Source passage:
------------------------------------------------------------
2.             Subject
to the provisions of Section I of Article Five, shares of Common Stock may be
issued pursuant to the Stock Issuance Program for any of the following items of
consideration which the Plan Administrator may deem appropriate in each
individual instance:

 

(i)            cash or
check made payable to the Corporation, or

 

(ii)           past
services rendered to the Corporation (or any Parent or Subsidiary).

 

B.            Vesting Provisions.

 

1.             Shares
of Common Stock issued pursuant to the Stock Issuance Program may, in the
discretion of the Plan Administrator, be fully and immediately vested upon
issuance or may vest in one or more installments over the Participant’s period
of Service or upon attainment of specified performance objectives.  The elements of the vesting schedule
applicable to any unvested shares of Common Stock issued pursuant to the Stock
Issuance Program shall be determined by the Plan Administrator and incorporated
into the Stock Issuance Agreement. 
Shares of Common Stock may also be issued pursuant to the Stock Issuance
Program pursuant to awards that entitle the recipients to receive those shares
upon the attainment of designated performance goals or the satisfaction of
specified Service requirements.

 

2.             Any new,
substituted or additional securities or other property (including money paid
other than as a regular cash dividend) which the Participant may have the right
to receive with respect to the Participant’s unvested shares of Common Stock by
reason of any stock dividend, stock split, recapitalization, combination of
shares, exchange of shares or other change affecting the outstanding Common
Stock as a class without the Corporation’s receipt of consideration shall be
issued subject to such escrow arrangements as the Plan Administrator shall deem
appropriate and shall be vested to the same extent the Participant’s shares of
Common Stock are vested.

 

3.             The
Participant shall have full stockholder rights with respect to any shares of
Common Stock issued to the Participant pursuant to the Stock Issuance Program,
whether or not the Participant’s interest in those shares is vested.  Accordingly, the Participant shall have the
right to vote such shares and to receive any regular cash dividends paid on
such shares.  Cash dividends constitute
taxable compensation to the Participant are deductible by the Corporation
(unless the Participant has made an election under Section 83(b) of the Code).

 

4.             Should
the Participant cease to remain in Service while one or more shares of Common
Stock issued pursuant to the Stock Issuance Program are unvested or should the
performance objectives not be attained with respect to one or more such
unvested shares of Common Stock, then those shares shall be immediately
surrendered to the Corporation

 

9

 

for cancellation, and the Participant shall have no further stockholder
rights with respect to those shares.  To
the extent the surrendered shares were previously issued to the Participant for
consideration paid in cash or cash equivalent (including the Participant’s
purchase-money indebtedness), the Corporation shall repay to the Participant
the cash consideration paid for the surrendered shares without interest and/or
shall cancel the unpaid principal balance of any outstanding purchase-money
note of the Participant attributable to the surrendered shares.

 

5.             The Plan
Administrator may in its discretion waive the surrender and cancellation of one
or more unvested shares of Common Stock that would otherwise occur upon the
cessation of the Participant’s Service or the non-attainment of the performance
objectives applicable to those shares.
------------------------------------------------------------
Task statement: Continue the stock issuance plan excerpt from the point where it stops. The lines that come after the stock issuance text were taken from a separate source.

[Bounding boxes with keypoints]
------------------------------------------------------------
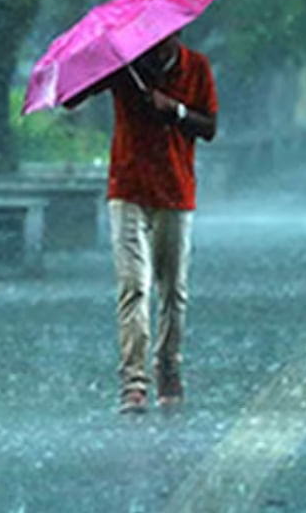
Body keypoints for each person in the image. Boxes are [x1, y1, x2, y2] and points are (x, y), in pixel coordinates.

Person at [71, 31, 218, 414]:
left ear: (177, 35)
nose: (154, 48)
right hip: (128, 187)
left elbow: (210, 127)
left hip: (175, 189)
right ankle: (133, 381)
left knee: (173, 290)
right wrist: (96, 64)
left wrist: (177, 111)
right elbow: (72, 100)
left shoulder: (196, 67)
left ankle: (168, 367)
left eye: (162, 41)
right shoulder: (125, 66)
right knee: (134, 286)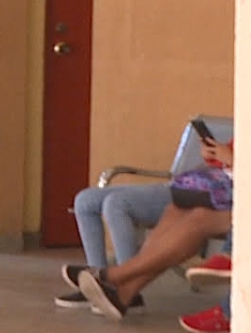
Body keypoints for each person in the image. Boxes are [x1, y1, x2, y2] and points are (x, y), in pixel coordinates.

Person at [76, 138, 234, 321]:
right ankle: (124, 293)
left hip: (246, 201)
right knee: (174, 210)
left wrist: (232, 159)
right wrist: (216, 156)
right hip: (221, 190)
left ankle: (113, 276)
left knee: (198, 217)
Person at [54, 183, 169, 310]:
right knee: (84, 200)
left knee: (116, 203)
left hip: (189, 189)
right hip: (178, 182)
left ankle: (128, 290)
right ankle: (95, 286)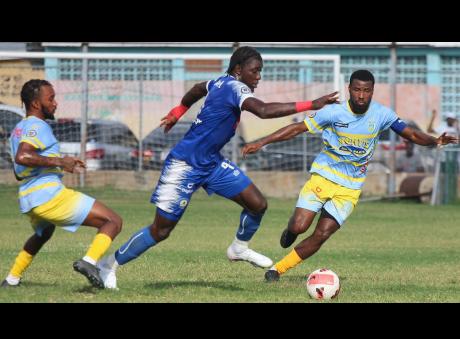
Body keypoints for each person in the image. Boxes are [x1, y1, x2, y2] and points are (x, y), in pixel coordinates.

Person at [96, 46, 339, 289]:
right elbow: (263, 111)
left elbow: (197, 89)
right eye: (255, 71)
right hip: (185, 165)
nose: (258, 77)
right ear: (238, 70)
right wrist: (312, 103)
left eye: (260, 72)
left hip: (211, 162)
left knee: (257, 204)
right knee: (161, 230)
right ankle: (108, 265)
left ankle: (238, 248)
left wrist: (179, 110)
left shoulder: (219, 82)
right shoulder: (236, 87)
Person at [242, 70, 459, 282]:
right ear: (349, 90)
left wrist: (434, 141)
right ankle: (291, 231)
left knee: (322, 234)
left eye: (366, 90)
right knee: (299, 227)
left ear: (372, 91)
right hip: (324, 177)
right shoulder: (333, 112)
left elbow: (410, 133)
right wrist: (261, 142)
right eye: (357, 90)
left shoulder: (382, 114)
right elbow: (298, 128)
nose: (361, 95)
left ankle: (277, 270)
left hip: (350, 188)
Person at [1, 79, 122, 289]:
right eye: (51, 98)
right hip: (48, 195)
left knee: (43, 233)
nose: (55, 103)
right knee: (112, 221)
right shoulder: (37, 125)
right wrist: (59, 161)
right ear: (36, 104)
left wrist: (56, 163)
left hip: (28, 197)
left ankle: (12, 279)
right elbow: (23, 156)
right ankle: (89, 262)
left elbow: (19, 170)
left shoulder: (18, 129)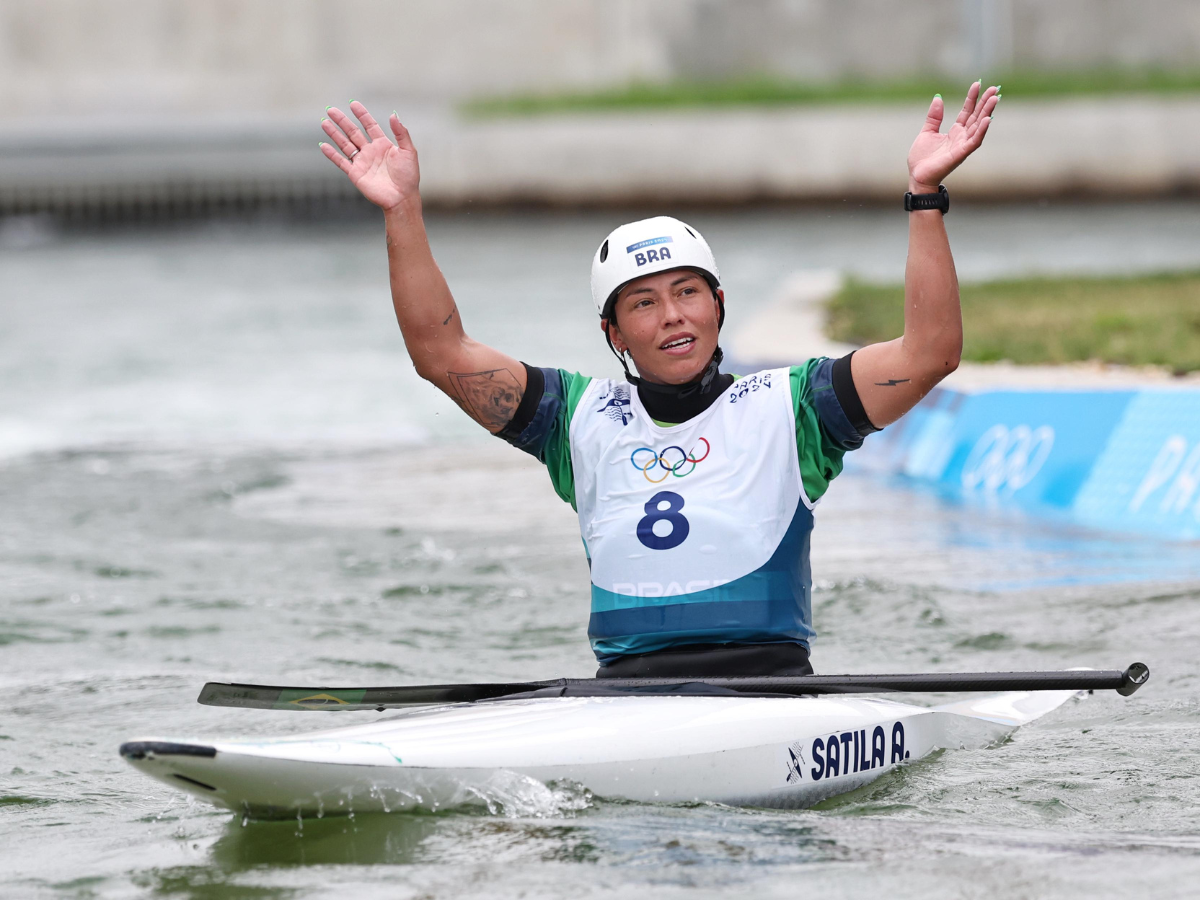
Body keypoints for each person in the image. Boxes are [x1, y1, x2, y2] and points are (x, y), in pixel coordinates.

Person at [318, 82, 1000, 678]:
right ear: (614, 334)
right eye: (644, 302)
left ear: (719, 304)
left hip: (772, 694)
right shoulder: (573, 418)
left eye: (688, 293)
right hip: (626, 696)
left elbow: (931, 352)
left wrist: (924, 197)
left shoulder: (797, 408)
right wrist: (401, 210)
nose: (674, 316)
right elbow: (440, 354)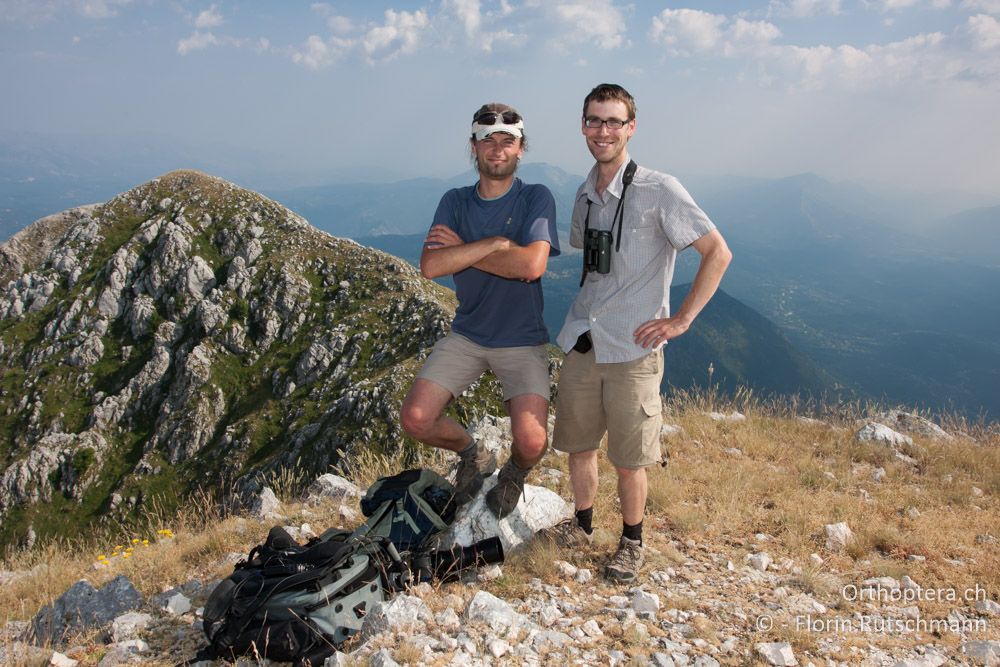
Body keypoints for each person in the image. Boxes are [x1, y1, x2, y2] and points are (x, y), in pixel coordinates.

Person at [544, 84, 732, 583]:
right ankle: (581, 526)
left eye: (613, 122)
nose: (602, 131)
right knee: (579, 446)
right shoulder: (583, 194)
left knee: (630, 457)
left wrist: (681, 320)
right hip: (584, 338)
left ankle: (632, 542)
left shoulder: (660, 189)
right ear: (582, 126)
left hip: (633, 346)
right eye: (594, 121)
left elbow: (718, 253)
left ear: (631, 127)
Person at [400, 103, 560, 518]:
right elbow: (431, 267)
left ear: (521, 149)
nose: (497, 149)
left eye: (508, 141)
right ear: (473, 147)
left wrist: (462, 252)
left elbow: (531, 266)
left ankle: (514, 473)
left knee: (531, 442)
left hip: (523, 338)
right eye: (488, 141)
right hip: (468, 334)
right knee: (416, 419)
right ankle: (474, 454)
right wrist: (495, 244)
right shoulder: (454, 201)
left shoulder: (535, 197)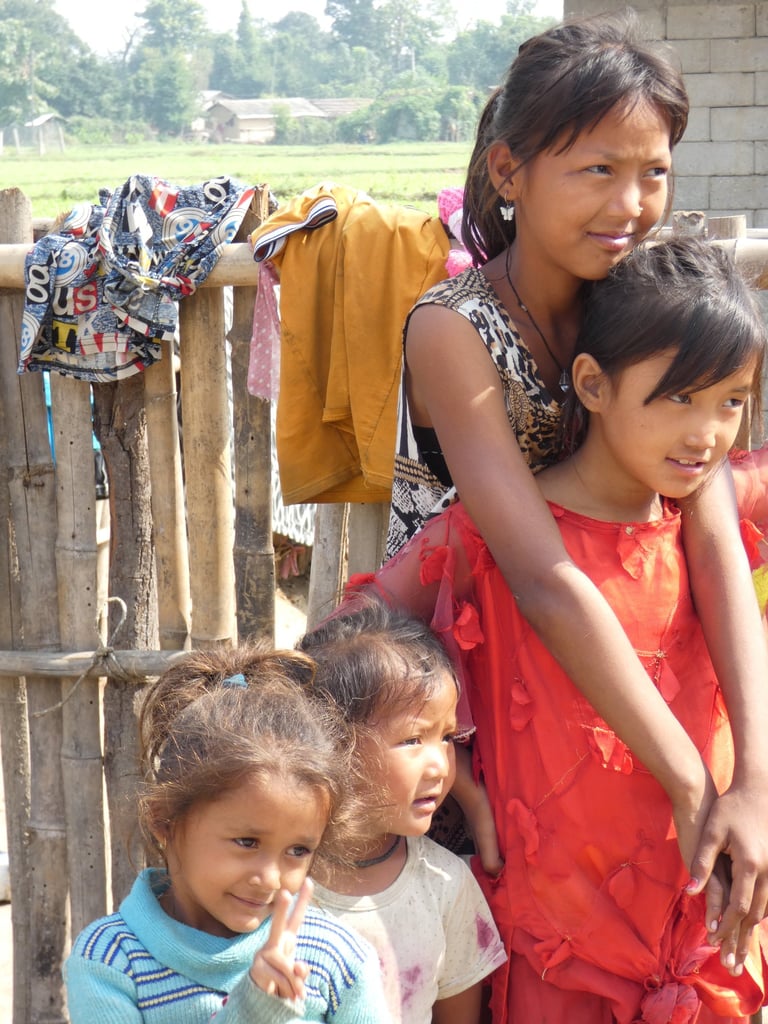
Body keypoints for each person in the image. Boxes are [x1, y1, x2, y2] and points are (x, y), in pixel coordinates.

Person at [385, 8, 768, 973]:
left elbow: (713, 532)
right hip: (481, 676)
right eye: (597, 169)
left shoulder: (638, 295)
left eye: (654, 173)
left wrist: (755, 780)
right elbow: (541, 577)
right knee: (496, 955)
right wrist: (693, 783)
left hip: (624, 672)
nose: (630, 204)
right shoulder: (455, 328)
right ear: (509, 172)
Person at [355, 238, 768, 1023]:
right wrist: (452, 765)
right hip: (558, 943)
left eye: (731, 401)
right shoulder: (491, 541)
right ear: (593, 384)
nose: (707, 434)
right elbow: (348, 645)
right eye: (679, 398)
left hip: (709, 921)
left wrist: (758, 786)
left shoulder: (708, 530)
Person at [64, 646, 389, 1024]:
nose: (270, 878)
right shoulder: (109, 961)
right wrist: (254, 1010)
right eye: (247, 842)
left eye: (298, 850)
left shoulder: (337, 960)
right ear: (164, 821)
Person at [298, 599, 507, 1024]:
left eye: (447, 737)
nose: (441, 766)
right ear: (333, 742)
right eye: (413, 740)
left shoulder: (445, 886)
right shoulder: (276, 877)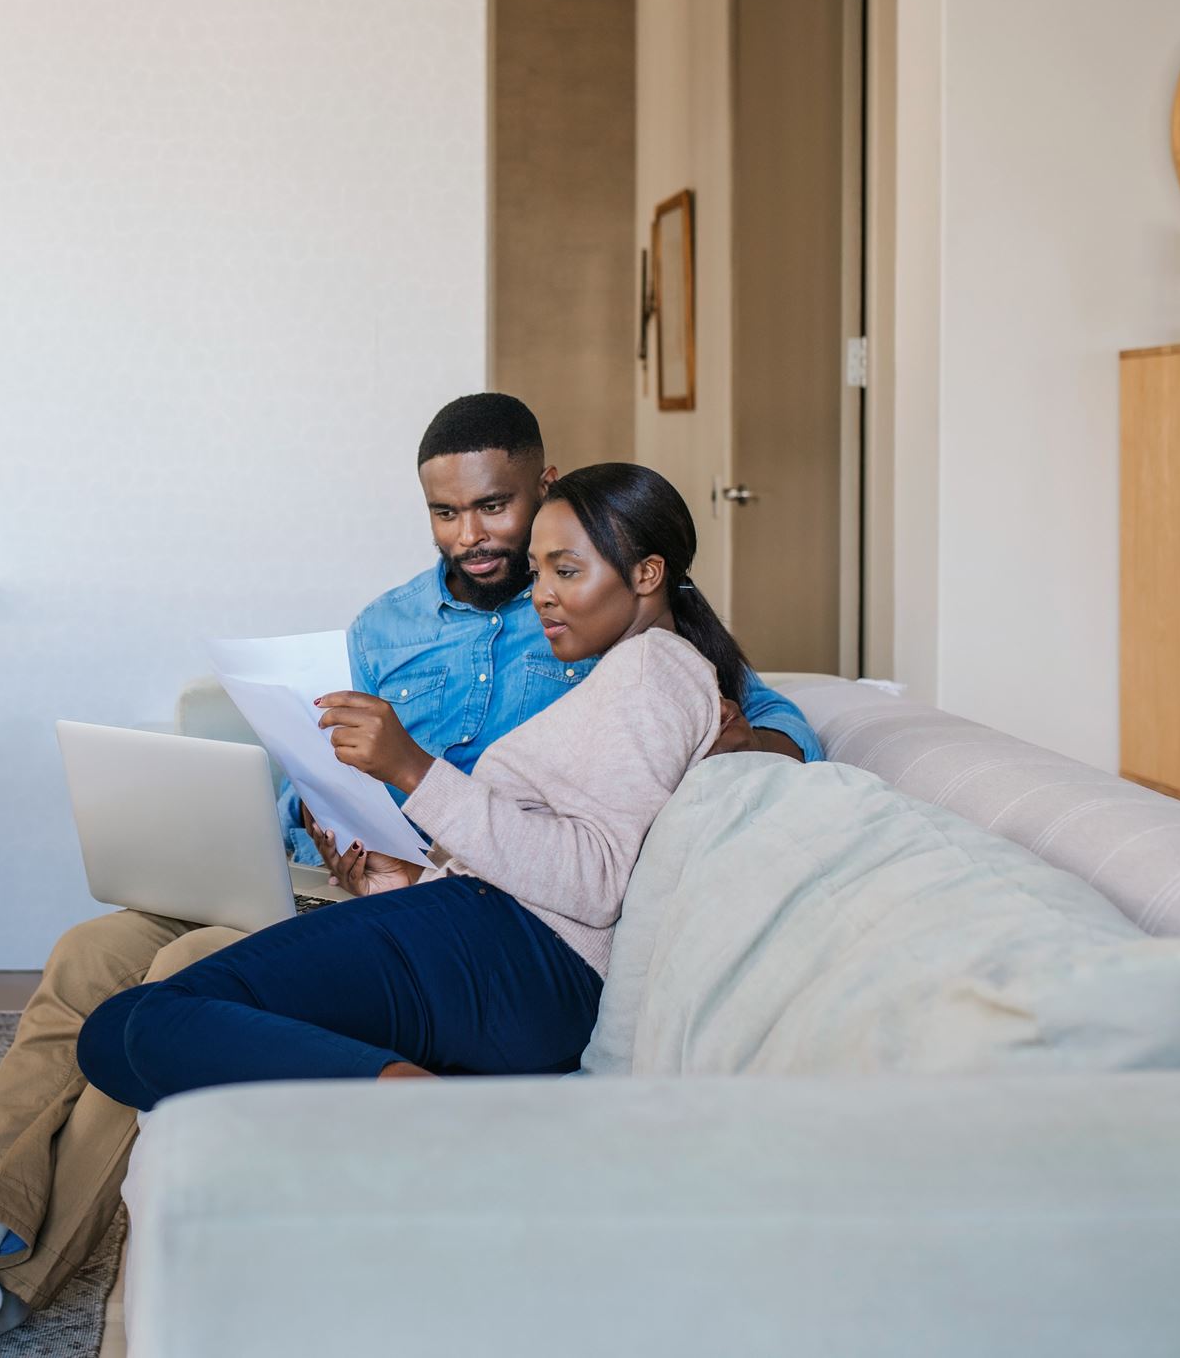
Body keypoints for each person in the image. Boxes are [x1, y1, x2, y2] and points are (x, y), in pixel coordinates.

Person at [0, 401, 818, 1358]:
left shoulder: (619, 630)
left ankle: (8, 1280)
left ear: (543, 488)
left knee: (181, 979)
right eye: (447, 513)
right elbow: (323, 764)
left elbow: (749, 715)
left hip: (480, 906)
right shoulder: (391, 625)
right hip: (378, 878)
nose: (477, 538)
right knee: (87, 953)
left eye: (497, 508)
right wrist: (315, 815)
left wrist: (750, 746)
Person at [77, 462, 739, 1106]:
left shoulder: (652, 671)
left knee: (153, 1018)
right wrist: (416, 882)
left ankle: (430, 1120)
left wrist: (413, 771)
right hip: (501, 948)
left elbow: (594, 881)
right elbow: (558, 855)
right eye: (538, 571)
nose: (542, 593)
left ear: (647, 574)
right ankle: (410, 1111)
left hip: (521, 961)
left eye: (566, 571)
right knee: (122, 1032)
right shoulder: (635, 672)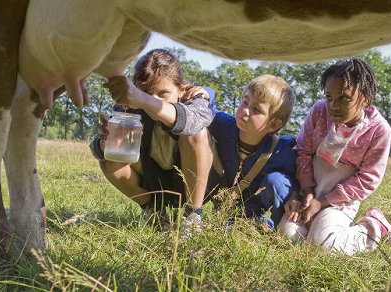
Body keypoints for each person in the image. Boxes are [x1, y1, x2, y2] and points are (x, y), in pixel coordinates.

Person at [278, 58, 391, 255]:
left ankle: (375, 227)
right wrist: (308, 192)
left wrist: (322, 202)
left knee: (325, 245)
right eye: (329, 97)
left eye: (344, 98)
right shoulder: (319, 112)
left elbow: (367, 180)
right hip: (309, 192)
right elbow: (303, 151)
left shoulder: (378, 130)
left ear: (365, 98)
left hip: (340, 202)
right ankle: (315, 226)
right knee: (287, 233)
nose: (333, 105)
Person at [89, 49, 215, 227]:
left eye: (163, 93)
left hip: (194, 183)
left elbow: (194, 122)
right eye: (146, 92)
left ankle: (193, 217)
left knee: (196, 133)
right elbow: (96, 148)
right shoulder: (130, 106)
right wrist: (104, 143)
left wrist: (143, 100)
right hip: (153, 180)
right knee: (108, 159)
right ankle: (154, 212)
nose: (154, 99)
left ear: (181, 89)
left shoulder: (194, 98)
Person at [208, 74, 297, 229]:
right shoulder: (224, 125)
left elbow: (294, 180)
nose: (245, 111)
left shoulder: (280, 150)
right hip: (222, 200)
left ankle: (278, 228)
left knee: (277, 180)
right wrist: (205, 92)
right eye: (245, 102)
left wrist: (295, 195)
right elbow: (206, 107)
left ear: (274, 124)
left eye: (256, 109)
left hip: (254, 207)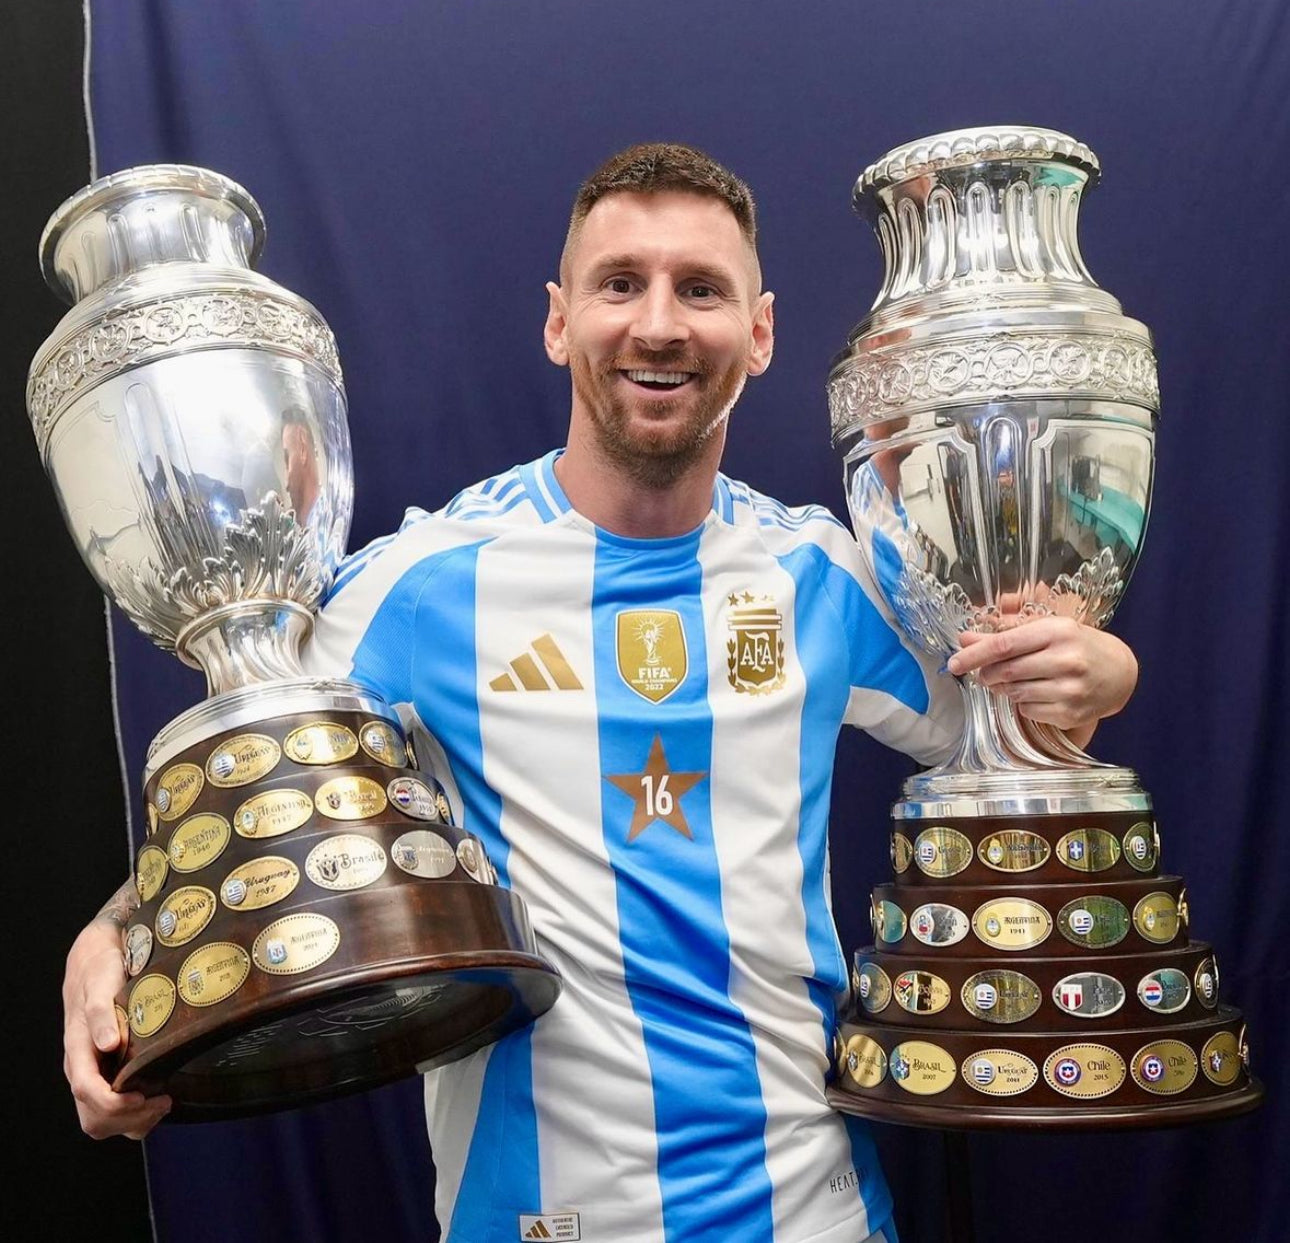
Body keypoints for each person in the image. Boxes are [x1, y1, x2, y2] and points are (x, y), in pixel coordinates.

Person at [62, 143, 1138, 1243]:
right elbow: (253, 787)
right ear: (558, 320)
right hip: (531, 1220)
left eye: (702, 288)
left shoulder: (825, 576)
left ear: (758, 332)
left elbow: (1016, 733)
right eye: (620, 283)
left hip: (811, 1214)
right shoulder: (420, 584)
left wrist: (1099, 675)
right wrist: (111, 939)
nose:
------------------------------------------------------------
Answer section:
Such waiver shall result in the immediate vesting of the Participant’s
interest in the shares of Common Stock as to which the waiver applies.  Such waiver may be effected at any time,
whether before or after the Participant’s cessation of Service or attainment of
the applicable performance objectives.

 

6.             Outstanding
share right awards granted pursuant to the Stock Issuance Program shall
automatically terminate, and no shares of Common Stock shall actually be issued
in satisfaction of those awards, if the performance goals or Service
requirements established for such awards are not attained or satisfied.  The Plan Administrator, however, shall have
the discretionary authority to issue shares of Common Stock under one or more
outstanding share right awards as to which the designated performance goals or
Service requirements have not been attained or satisfied.

 

II.            CORPORATE TRANSACTIONS

 

A.            All of
the Corporation’s outstanding repurchase rights under the Stock Issuance
Program shall terminate automatically, and all the shares of Common Stock
subject to those terminated rights shall immediately vest in full, immediately
prior to the occurrence of a Change in Control, except to the extent (1) those
repurchase rights are to be assigned to the successor corporation (or parent
thereof) or are otherwise to continue in full force and effect pursuant to the
terms of the transaction or (2) such accelerated vesting is precluded by other
limitations imposed in the Stock Issuance Agreement.

 

B.            The Plan
Administrator shall have the discretionary authority to structure one or more
of the Corporation’s repurchase rights under the Stock Issuance Program so that
those rights shall automatically terminate in whole or in part, and some or all
of the shares of Common Stock subject to those terminated rights shall
immediately vest, upon the occurrence of a Change in Control, the consummation
of a Proxy Contest or any other event, or the Participant’s Involuntary
Termination within a designated period of time following any of these events.

 

10

 

ARTICLE Four

 

AUTOMATIC OPTION GRANT PROGRAM

 

I.              OPTION TERMS

 

A.            Grant Dates.  Option grants shall be made on the dates
specified below:

 

1.             Each
individual who is first elected or appointed as a non-Employee Board member at
any time on or after the Plan Effective Date shall automatically be granted, on
the date of such initial election or appointment, a Non-Statutory Option to
purchase 10,000 shares of Common Stock; provided,
however, such individual has not been employed by the Corporation in
the preceding six months.

 

2.             On the
date of each annual stockholders’ meeting (beginning with the first annual
stockholders’ meeting occurring on or after the Plan Effective Date), each
individual who is to continue to serve as a non-Employee Board member shall automatically
be granted a Non-Statutory Option to purchase 5,000 shares of Common Stock,
provided such individual has served as a non-Employee Board member for at least
six months.  There shall be no limit on
the number of such annual option grants any one non-Employee Board member may
receive over his or her period of Board service, and non-Employee Board members
who have previously been in the employ of the Corporation (or any Parent or
Subsidiary) or who have otherwise received one or more option grants from the
Corporation prior to the Plan Effective Date shall be eligible to receive one
or more such annual option grants over their period of continued Board service.

 

B.            Exercise Price.  The exercise price per share shall be equal
to 100% of the Fair Market Value per share of Common Stock on the date the
option is granted.

 

C.            Option Term.  Each option shall have a term of ten years
measured from the date the option is granted.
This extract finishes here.